Right now, though, it’s not going to happen.
I’ve had enough to last me the rest of the night, where I’ll toss and turn, wonder what in God’s name I’m supposed to do with everything he told me, and Google the effects on soldiers that come back from war.
After Laynee hurled me into the lake, it was code for our conversation needing to take a halftime break before shit kept spewing that didn’t need to be said. I also needed to clear my head before I started acting like I was an obsessed teenager again.
I’ve said enough, even though I’m not nearly done with everything from the past. And as much as I would’ve loved to have fucked her in my old childhood room afterward with all my wet clothes sticking to her curvy frame, this wasn’t going to be an overnight thing. We still have a lot to talk about and the area between coming home from overseas until now is a gray spot for her.
Half of it is a blur in spots for me too.
Answering some emails after changing out of my sopping clothes, I get to what I know keeps my mind from drifting back. I get stuck in memories, mistakes, and Laynee, and my father’s enterprise that he wanted to shove so far down my throat coats them for a little while.
Not only do I regret everything that’s transpired, but I’m embarrassed. My pride has taken more of a hit than it ever has because coming back from a war wasn’t just falling back into my life. It was a mindfuck of dark thoughts and hopelessness. It was losing myself in clouds of bleak darkness because every waking moment or just moving could trigger an episode of PTSD.
I don’t see my therapist much anymore, having learned along the way how to try and deal with the cards I’ve been given. However, a good night’s sleep and I haven’t been acquainted in years. My brain just ceases to stop running at all times with evaluating my surroundings, the odds and probabilities of things happening and not happening. I fixate on things I can’t control, and now, what I’ve done to Laynee and seeing her cry.
It felt like a creature was clawing its way through my chest.
The hurt in her eyes, the way she flinched when I touched her, it was enough to know the effect my disappearance caused.
And it was on both sides.
Nothing ever felt right, a shift in the universe where I felt as though I walked around like a zombie. I tried to push by it and shove it away into a class of denial. It was easier that way, ignoring it. Pretending that it didn’t bother me as much as it did.
But Laynee was always going to bother me.
Not being with her bothered me.
Not talking to her on a daily basis demolished my ever being able to function properly.
Until she walked from the back of that flower shop and damn well thrusted my existence back into motion.
A hard knock on my front door pries me from work, and when I go to it, Jonah is standing on my front porch with Laynee looking down at her feet with her side to me.
Pissed.
“Hey, Cal,” Jonah greets with his normal and easy smile. “We’re over to invite you to dinner.”
I glance at the woman who’s blatantly ignoring me and too busy burning a hole into my newly renovated deck.
“Thanks,” I offer, then kindly give Laynee an easy out. “But I have a lot of work to do.”
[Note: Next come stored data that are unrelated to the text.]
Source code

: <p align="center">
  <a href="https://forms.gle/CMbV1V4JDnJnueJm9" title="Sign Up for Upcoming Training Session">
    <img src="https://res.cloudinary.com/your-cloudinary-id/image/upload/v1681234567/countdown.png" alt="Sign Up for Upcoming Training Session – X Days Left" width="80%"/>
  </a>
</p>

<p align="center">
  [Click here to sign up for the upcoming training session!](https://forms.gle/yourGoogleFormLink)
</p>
“It’s the weekend,” her brother counters, looking behind me to study the inside of my house. “You’re also on a mini vacation.”
“I know, but it’s been a busy month. I need to make sure I stay on top of things.”
“Don’t you have people that do most of that for you? I mean, you should, you are the CEO.”
I shake my head because that would be relying on people to do shit right. However, I change the subject, stepping aside and opening my door wider. “You haven’t been in here yet. Check it out.”
“Thanks.” Jonah helps himself to my living room and through the kitchen while his sister remains glued to her spot.
“You gonna come in, Laynee?”
“Nope.”
I step forward, letting the front door slam shut behind me with a bang, then round her back. “Did you come back to see if I drowned?”
She tsks but says nothing more. I’m lucky to be even standing in front of her right now. I know everything I did was fucked up, but I was right in thinking I wasn’t going to be me when I got back.